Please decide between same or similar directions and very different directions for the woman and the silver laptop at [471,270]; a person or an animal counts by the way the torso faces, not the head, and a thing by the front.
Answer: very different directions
==
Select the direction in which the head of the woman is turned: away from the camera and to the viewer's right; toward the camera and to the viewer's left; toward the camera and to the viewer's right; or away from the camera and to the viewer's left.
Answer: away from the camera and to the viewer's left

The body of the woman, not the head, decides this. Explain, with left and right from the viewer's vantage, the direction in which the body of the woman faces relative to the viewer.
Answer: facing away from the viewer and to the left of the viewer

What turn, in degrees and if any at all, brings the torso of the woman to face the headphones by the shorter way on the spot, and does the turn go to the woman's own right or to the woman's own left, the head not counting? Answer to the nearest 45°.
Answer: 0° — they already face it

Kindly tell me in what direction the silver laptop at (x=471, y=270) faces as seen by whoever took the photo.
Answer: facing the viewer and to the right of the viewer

What to produce » Count how many lines in the entries above contain the word "very". Reply with the number only.

Output of the exercise » 2